_Problem requirements_. In the copy, include exactly the lines from the one with "Figure 3: Dark" through the end of the data and no others, both ends kept, with every picture left out.

Segment Open

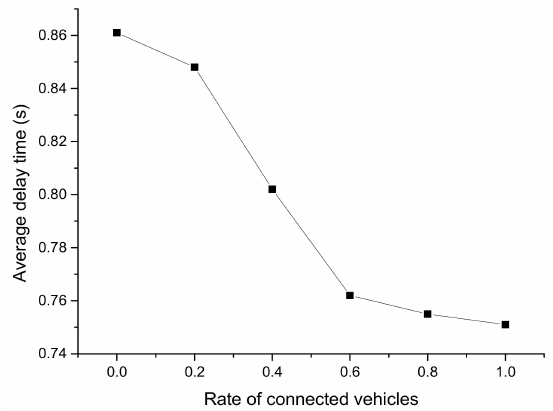
Figure 11. Average travel time from 500 to 600 s with di ff erent CV rates.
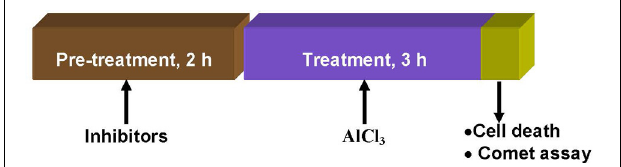
FIGURE 1 | Treatment protocol showing time and sequence of pre-treatment, treatments, and endpoints measured in root cells of A. cepa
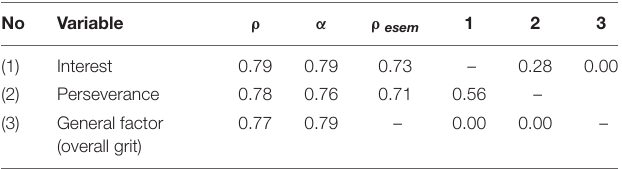
TABLE 5 | Factor correlations and internal consistencies of the factors for both the B-ICM-CFA (Model 6) and ESEM Solution (Model 8). No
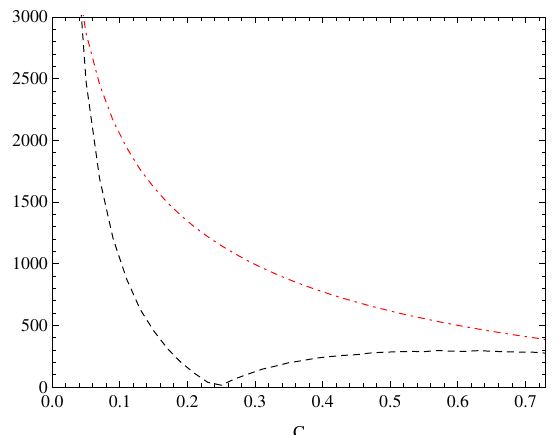
¯ B ( y, µ r ) β · β 0 and conformal term 0 ¯ B ( y, µ r ) con , and the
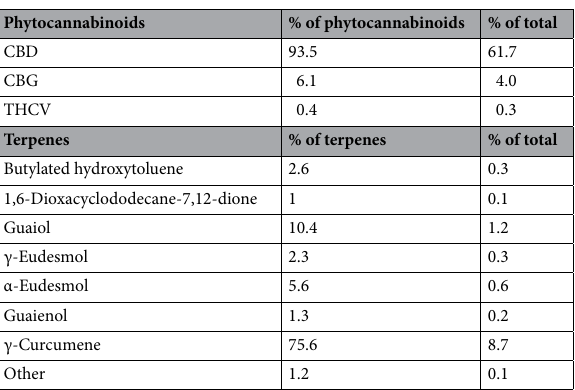
Table 1. Terpene and phytocannabinoids composition in F CBD as a percentage of total phytocannabinoids/ terpenes and as a percentage of total compounds in extract.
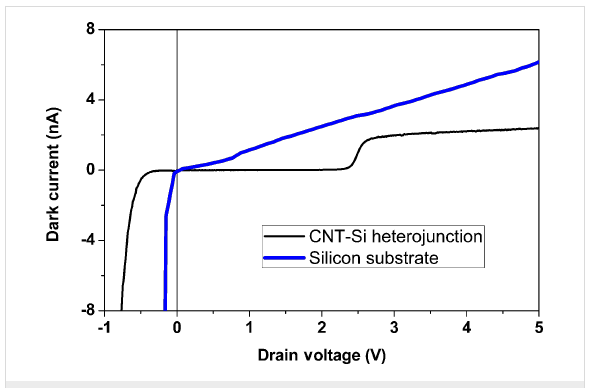
Figure 3: Dark current comparison of the Si substrate and the CNT–Si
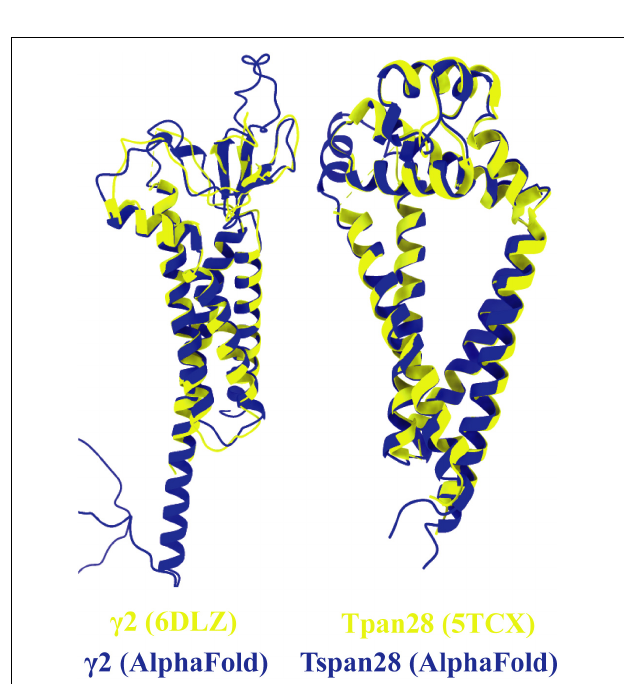
FIGURE 8 | Overlays of predicted and resolved structures. To obtain an impression of the accuracy and reliability of the structures predicted by AlphaFold, the corresponding pdb files of the solved structures of γ 2 [(left) pdb model 6DLZ, colored in yellow] and Tspan28 [(right) pdb model 5TCX, colored in yellow] were superimposed on the respective AlphaFold predictions (colored in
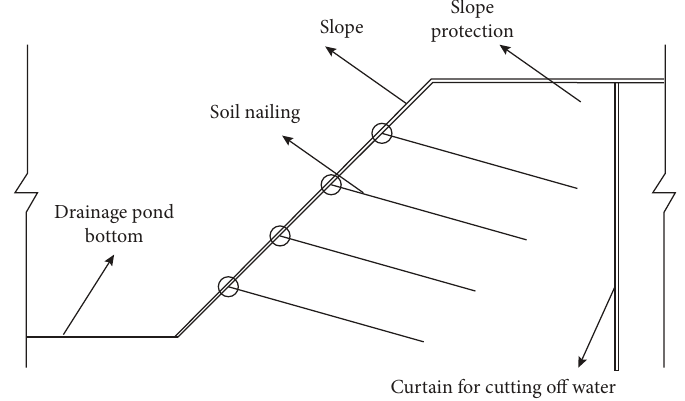
Figure 8: Structural diagram of boat pond deformation prevention under mining subsidence.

Segment Closed

_Worked solution_.
Figure 3: Dark current comparison of the Si substrate and the CNT–Si
FIGURE 8 | Overlays of predicted and resolved structures. To obtain an impression of the accuracy and reliability of the structures predicted by AlphaFold, the corresponding pdb files of the solved structures of γ 2 [(left) pdb model 6DLZ, colored in yellow] and Tspan28 [(right) pdb model 5TCX, colored in yellow] were superimposed on the respective AlphaFold predictions (colored in
Figure 8: Structural diagram of boat pond deformation prevention under mining subsidence.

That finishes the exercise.